Bonn. (fei / eb) Wie der Forschungskreis der Ernährungsindustrie (FEI) berichtet, koordiniert er aktuell ein Projekt der Industriellen Gemeinschaftsforschung (IGF) unter dem Titel «Kultiviertes Fleisch als Lösung für die Fleischproduktion der Zukunft: Forschungsteam entwickelt Stützstrukturen für kultiviertes Fleisch».
Vor dem Hintergrund des Klimawandels, des zunehmenden Wohlstands (und höheren Fleischkonsums) in den Boomregionen dieser Welt sowie daraus resultierenden ethischen Fragen gilt «Novel Meat», das kultivierte Fleisch aus dem Bioreaktor, als vielversprechender Lösungsansatz für die Herausforderungen dieser Zeit. Die Entwicklung von konkurrenzfähigem weißen Fleisch (Geflügel), roten Fleisch (Rind) und Fisch ist unterschiedlich weit fortgeschritten. Konsequent vorangetrieben und am weitesten entwickelt sind die Bemühungen mit in Israel. Dort hat Premierminister Benjamin Netanjahu schon 2020 die ersten Erzeugnisse inspiziert – siehe «Premierminister testet erstes kultiviertes Rindersteak». Das erste Geflügelfleisch mit weltweit erster behördlicher Zulassung wurde 2021 von der amerikanischen Eat Just Inc. in Singapur präsentiert – siehe «Chicken-Nuggets aus dem Bioreaktor gibt’s jetzt auch im Restaurant». 2023 gehörte die Aufmerksamkeit wieder Israel, als Benjamin Netanjahu «Fisch aus dem 3D-Druck» verkostete. Die Frage nach dem industriellen Maßstab stellt sich seit Forschungsbeginn und wurde 2021 beantwortet mit der Nachricht «FMT nimmt weltweit erste Industrieanlage in Betrieb». Das im industriellen Maßstab erzeugte Novel Meat soll gegenüber konventionellem Fleisch konkurrenzfähig sein.
(Foto: Koby Gidon – Pressestelle der Regierung – GPO – Israel 2020)
Während in Europa (a) die traditionelle Tierzucht und Fleischverarbeitung erfolgreich ihre Felle verteidigt, (b) ein Bundesminister für Ernährung und Landwirtschaft nach wie vor von Bullerbü träumt und (c) immer mehr Forscher dem europäischen Markt enttäuscht den Rücken kehren, werden in anderen Teilen dieser Welt Vertriebsstrukturen aufgebaut und Märkte etabliert. Unter den Akteuren an vorderster Front mit dabei sind die Konzerne der Fleischwirtschaft, weil sie am ehesten wissen, wie Absatzmärkte zu erschließen und anzukurbeln sind. Das ist kein Widerspruch, denn der gesunde Menschenverstand wirkt rund um den Globus zielstrebig darauf hin, das Tierleid und die damit verbundenen Belastungen für die Umwelt – bei steigendem Appetit auf Fleisch – möglichst bald zu beenden oder doch mindestens zu reduzieren.

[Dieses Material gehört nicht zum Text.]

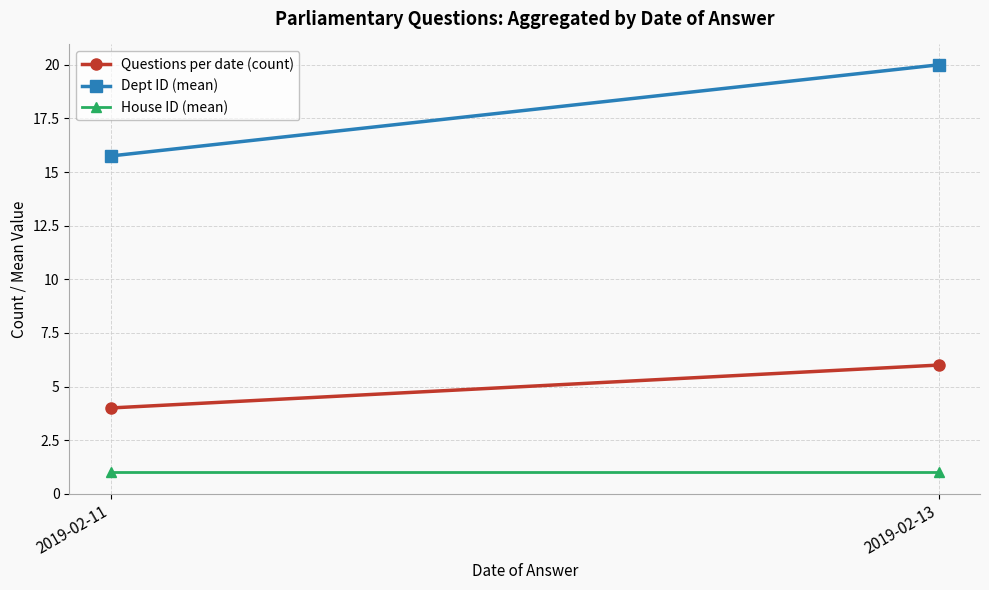

What is the approximate value of Questions per date (count) at 2019-02-13?

6.0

Vor diesem Hintergrund ist zu begrüßen, dass sich auch die Industrielle Gemeinschaftsforschung (IGF) in Deutschland dieses Themas annehmen will: Durch die Gewebezüchtung mit dem Ziel, Fleisch im industriellen Maßstab in vitro herzustellen, werde eine nachhaltige und ethisch vertretbare Produktion von Fleisch ermöglicht. Nicht zu vergessen wären hygienische Aspekte, muss man hinzufügen. Steigt der Konsum von Novel Meat, sollte dies umgehend an einem sinkenden Krankenstand abzulesen sein. Maläsen wie zum Beispiel die Volkskrankheit Campylobacter träten dann deutlich seltener auf.
Um sowohl qualitativ als auch preislich mit Tierprodukten konkurrenzfähig zu werden, seien noch viele Hürden zu nehmen, heißt es aus Bonn. Doch sind diese Hürden eindeutig überwindbar, möchte man mit Blick auf die weltweiten Entwicklungen (siehe oben) ergänzen. Einen wichtigen Beitrag könne ein an der TU Berlin durchgeführtes IGF-Projekt des FEI leisten, in dem erforderliche Stützstrukturen für kultiviertes Fleisch gezielt hergestellt werden. Na dann mal los… (Titelfoto: Future Meat Technologies 2021).